Thanks for your answer, I will digest the detail later today after some more coffees. We aren't using containers for many things, so that isn't an instant solution. Some of the rest looks helpful. We do central log aggregation with ELK or Graylog (currently graylog) and can use/transport both syslog and journal (via journalbeat now filebeat) to log aggregation cluster. The problem is still that we often can't control the app code we deploy (e.g. third party app we don't want to maintain a logging patch for) and often apps default to stdout/stderr...or worse their own logging files/formats.

Elon Musk

I sit in a Tesla and translated this thread with Ai:

EN: Set INFO/ERROR priority for messages logged to journal via stdout and stderr?

TH: ตั้งค่าลำดับความสำคัญของ INFO/ERROR สำหรับข้อความที่บันทึกลงในเจอร์นัลผ่าน stdout และ stderr หรือไม่

RO: Setați prioritatea INFO/EROARE pentru mesajele înregistrate în jurnal prin stdout și stderr?

RU: Установить приоритет INFO/ERROR для сообщений, регистрируемых в журнале через stdout и stderr?

VI: Set INFO/ERROR priority for messages logged to journal via stdout and stderr?

Post an answer

Most people don’t grasp that asking a lot of questions unlocks learning and improves interpersonal bonding.

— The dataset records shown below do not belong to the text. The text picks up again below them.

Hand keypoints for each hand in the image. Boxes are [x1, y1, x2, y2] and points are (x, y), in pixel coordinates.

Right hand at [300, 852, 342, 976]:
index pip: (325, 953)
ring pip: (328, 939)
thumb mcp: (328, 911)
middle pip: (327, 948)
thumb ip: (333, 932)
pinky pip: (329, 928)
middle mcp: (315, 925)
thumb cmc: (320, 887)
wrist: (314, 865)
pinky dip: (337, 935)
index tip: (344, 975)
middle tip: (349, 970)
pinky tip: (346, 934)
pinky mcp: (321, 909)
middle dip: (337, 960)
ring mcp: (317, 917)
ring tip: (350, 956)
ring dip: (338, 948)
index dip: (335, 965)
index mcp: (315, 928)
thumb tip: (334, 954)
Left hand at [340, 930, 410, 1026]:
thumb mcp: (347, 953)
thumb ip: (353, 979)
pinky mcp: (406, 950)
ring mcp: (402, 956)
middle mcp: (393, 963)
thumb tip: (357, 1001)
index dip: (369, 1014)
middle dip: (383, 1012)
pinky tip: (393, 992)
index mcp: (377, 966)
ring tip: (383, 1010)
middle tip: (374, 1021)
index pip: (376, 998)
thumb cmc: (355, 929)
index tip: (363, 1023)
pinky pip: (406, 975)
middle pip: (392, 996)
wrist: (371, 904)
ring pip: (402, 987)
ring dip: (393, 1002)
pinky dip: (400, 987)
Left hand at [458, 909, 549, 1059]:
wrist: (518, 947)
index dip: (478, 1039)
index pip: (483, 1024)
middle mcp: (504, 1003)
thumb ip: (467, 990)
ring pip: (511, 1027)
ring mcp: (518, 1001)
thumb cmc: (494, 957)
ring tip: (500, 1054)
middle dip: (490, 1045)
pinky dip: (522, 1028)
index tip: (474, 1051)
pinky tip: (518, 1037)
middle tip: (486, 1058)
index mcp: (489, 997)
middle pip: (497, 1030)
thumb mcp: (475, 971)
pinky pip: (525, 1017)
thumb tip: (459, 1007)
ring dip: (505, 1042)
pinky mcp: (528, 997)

In Alison’s studies, for example, though people could accurately recall how many questions had been asked in their conversations, they didn’t intuit the link between questions and liking. Across four studies, in which participants were engaged in conversations themselves or read transcripts of others’ conversations, people tended not to realize that question asking would influence—or had influenced—the level of amity between the conversationalists.